Start of DATASET CONTENT
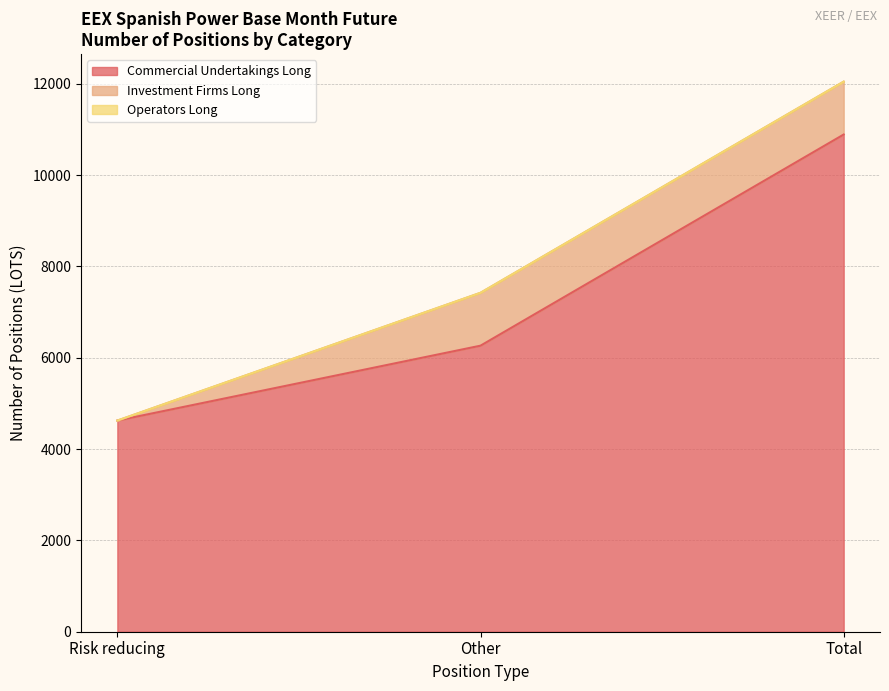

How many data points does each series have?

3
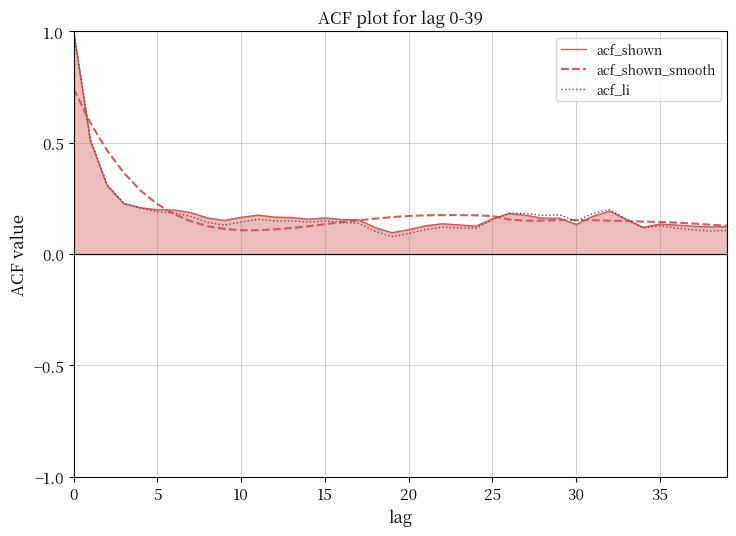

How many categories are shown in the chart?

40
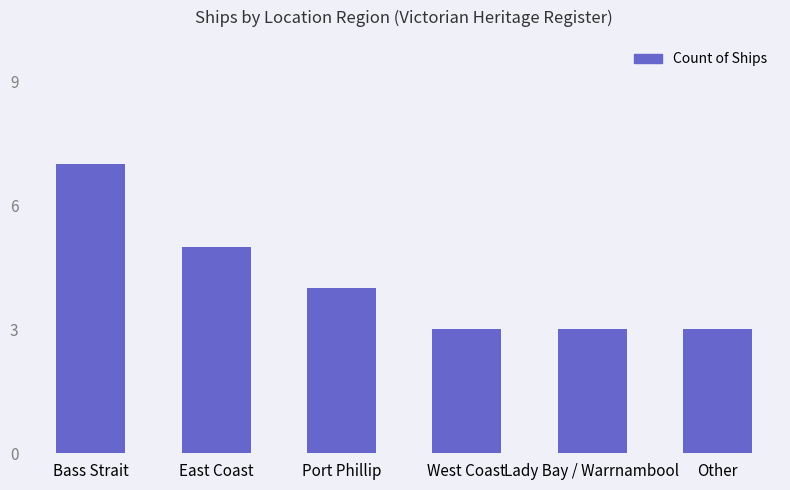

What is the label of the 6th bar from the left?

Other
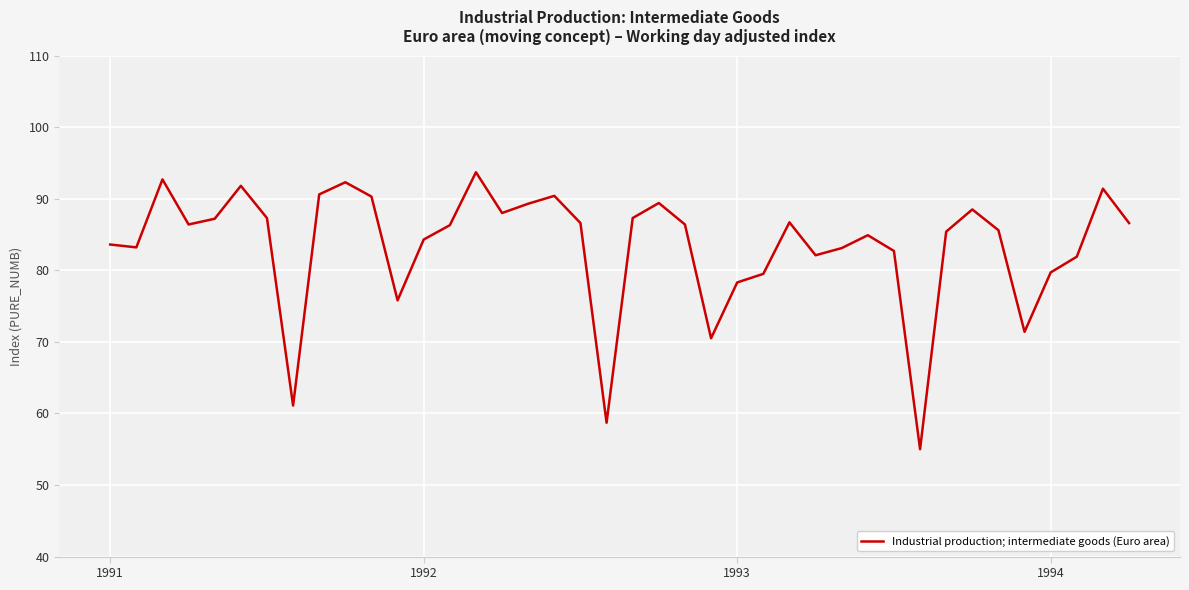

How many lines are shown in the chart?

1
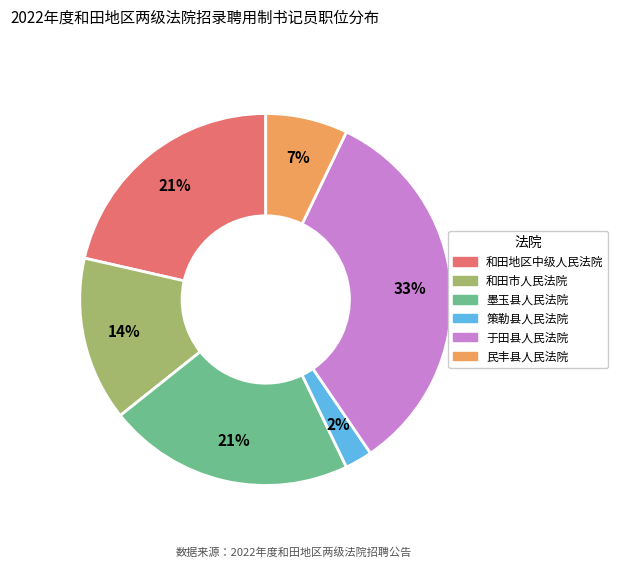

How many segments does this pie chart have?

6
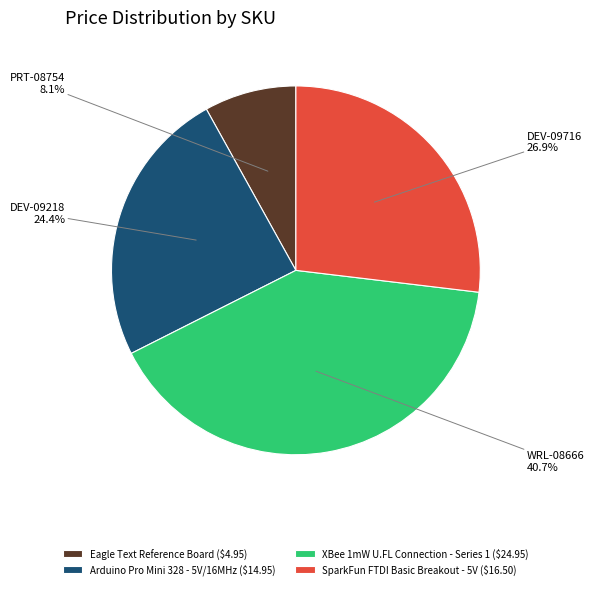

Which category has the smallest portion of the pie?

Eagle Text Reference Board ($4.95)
End of DATASET CONTENT
Render every line of the rows above as a numbered list, omitting blank lines and the pictures.

### YOUR RESPONSE
1. How many data points does each series have?
2. 3
3. How many categories are shown in the chart?
4. 40
5. What is the label of the 6th bar from the left?
6. Other
7. How many lines are shown in the chart?
8. 1
9. How many segments does this pie chart have?
10. 6
11. Which category has the smallest portion of the pie?
12. Eagle Text Reference Board ($4.95)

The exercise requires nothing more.